◆ EXERCISE DETAILS
Using the entries that follow, collect the lines where the word "Fixed" appears.

(GIVEN ENTRIES)

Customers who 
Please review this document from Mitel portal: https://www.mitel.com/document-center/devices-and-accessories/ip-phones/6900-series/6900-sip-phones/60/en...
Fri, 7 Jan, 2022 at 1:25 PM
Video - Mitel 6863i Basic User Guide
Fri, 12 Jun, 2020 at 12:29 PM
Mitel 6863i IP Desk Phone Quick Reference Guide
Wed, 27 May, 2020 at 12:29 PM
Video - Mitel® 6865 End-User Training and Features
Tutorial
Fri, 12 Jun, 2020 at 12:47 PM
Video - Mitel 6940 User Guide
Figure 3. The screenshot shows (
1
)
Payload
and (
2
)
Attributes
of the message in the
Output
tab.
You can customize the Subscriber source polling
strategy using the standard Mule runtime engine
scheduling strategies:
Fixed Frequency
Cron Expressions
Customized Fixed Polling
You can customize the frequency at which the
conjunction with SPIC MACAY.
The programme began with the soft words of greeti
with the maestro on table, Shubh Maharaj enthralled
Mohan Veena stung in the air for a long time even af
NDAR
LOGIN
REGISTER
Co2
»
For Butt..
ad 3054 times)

(End GIVEN ENTRIES)
(GIVEN ENTRIES)

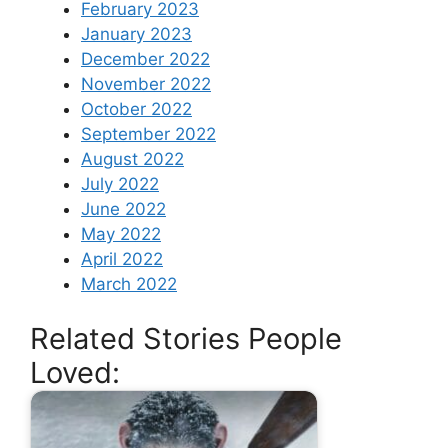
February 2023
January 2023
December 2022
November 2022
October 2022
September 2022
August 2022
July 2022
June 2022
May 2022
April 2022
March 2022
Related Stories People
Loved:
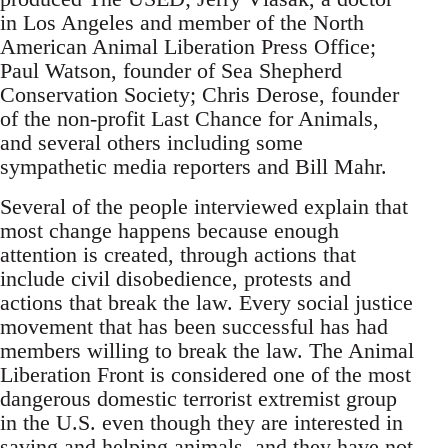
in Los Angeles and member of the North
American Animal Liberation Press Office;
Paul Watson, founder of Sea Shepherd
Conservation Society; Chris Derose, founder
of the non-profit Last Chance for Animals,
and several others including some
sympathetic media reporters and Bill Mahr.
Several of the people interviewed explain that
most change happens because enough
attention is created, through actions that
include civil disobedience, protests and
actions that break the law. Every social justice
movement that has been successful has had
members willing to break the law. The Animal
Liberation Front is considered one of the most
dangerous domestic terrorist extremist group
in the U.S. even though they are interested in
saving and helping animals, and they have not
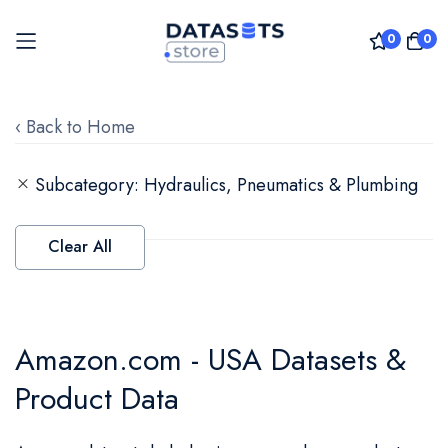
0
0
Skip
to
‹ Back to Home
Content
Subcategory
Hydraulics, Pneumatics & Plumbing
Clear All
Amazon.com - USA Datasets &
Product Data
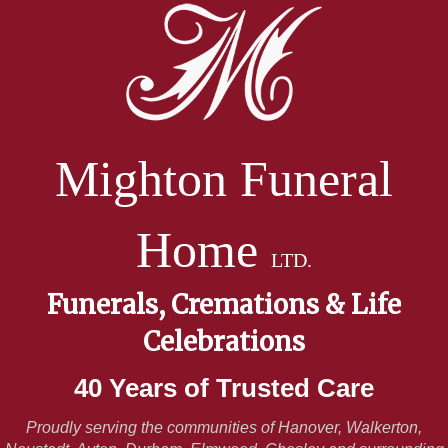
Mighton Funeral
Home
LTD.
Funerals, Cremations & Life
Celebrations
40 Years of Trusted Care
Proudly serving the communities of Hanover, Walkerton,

(End GIVEN ENTRIES)

◆ RESPONSE TO THIS TASK
Fixed Frequency
Customized Fixed Polling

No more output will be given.